Inherited metabolic and immune disorders share more similarities than previously thought, as revealed by a recent study. This research highlights a new group of metabolic genes crucial for the functioning of T cells in the immune system and suggests ways to enhance treatment for patients with these conditions.
Inherited metabolic and immune disorders have more in common than previously recognized, according to a recent study published in Science Immunology. The research identifies a new collection of metabolic genes that play a significant role in T cell function within the immune system, providing potential strategies to enhance patient care for those with these disorders.
The study explored genes responsible for inborn errors of metabolism—issues related to how cells convert food into energy—and inborn errors of immunity that interfere with the immune system. These rare and intricate diseases remain partially understood.
“Previously, only a handful of genes were recognized in both categories of diseases, but we discovered a greater overlap,” stated Andrew Patterson, PhD, the lead researcher and former postdoctoral fellow at Vanderbilt University Medical Center. “Our work indicated that numerous genes linked to inborn metabolism errors could also potentially impact T cell functionality if mutated.”
This research implies that individuals with metabolic disorders might also experience immune deficiencies that affect their healthcare, and that metabolic issues could exacerbate symptoms in those with immune disorders.
“There’s still much to learn, but these findings could lead to new treatment options,” said Rathmell, Cornelius Vanderbilt Professor of Immunobiology and director of the Vanderbilt Center for Immunobiology. “Instead of viewing these conditions as separate, they may represent a continuum; there are overlaps creating a potential new category of inborn errors of immunometabolism that blends the two.”
Patterson and his team utilized a CRISPR gene-editing technique to examine metabolic genes for immune deficiencies and immune genes for metabolic problems. They analyzed one gene from each category—a metabolic gene exhibiting an immune defect and an immunity gene showing a metabolic defect—to delve deeper into the underlying mechanisms.

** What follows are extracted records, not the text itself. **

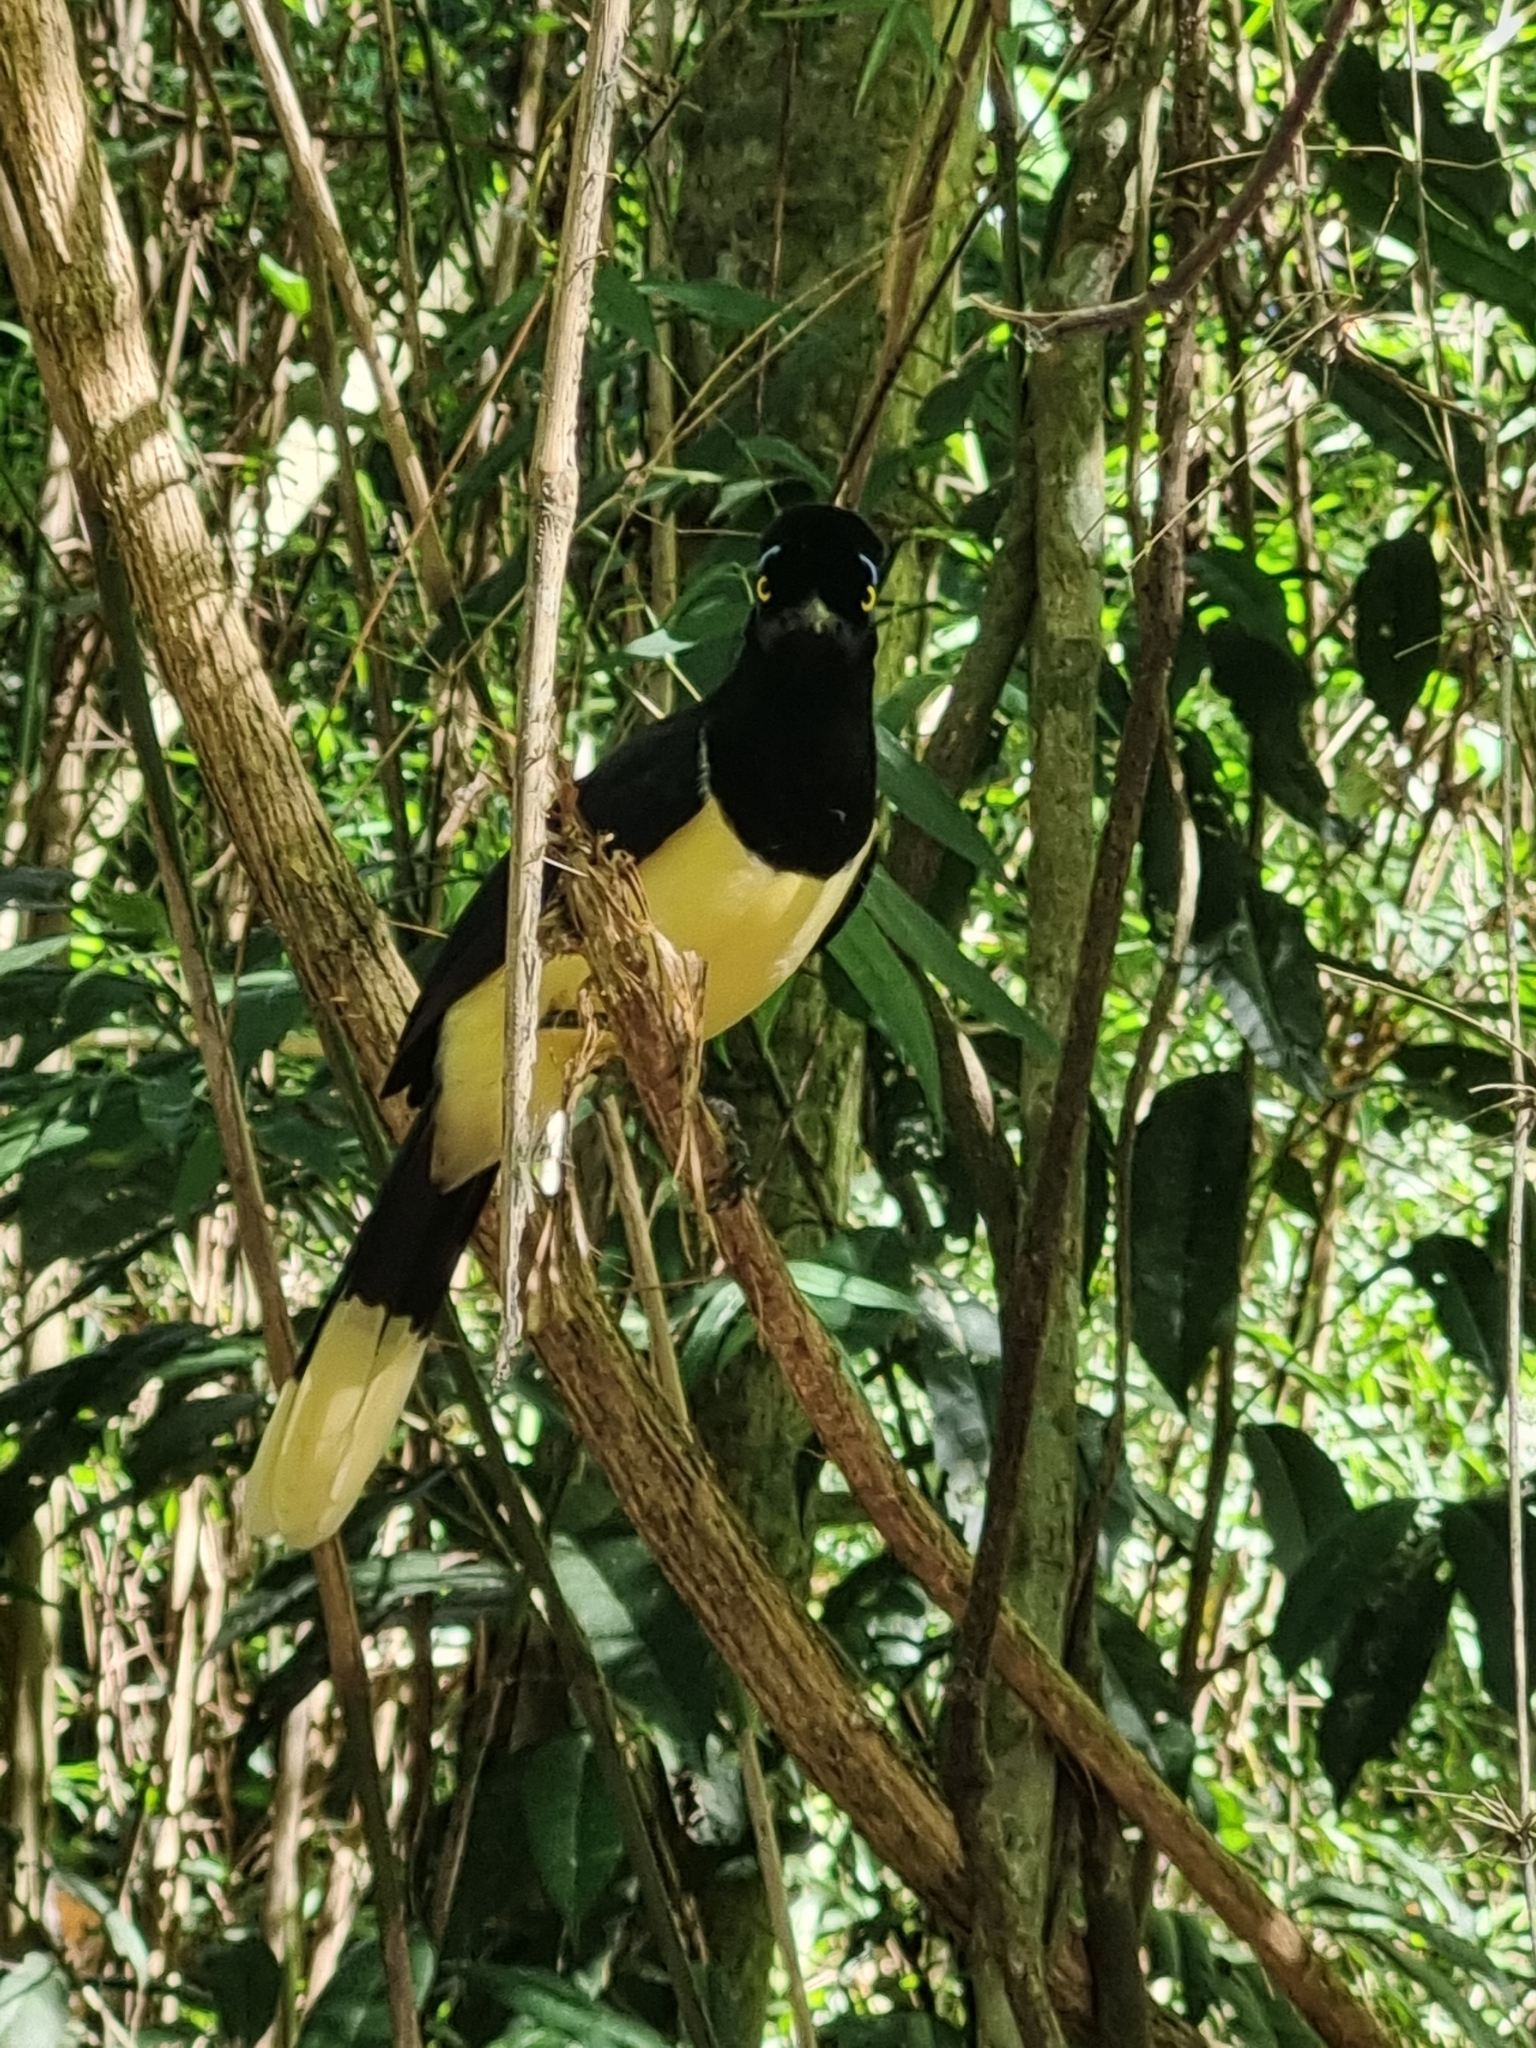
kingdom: Animalia
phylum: Chordata
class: Aves
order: Passeriformes
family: Corvidae
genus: Cyanocorax
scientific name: Cyanocorax chrysops
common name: Plush-crested jay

Overall, Rathmell’s research group is focused on uncovering how metabolic pathways influence T cell activity in hopes of developing specific therapies for disorders driven by immune responses.
“What we have established is the groundwork for future research,” Patterson explained. “The two examples we investigated in detail introduce new biological insights and mechanisms, plus we identified hundreds of other genes that need to be examined for their role in T cell functionality.”
The results are accessible on the Functional ImmunoGenomics reSource (FIGS) website, available for other researchers to utilize.
“If you’re looking to explore the links between metabolism and immunity, this resource is an excellent starting point,” Rathmell noted.
Patterson has recently joined the University of Louisville as an assistant professor in Biochemistry and Molecular Genetics. Collaborators from Vanderbilt, including Vivian Gama, PhD, an associate professor of Cell and Developmental Biology, and Janet Markle, PhD, an assistant professor of Pathology, Microbiology, and Immunology, were key contributors to the research.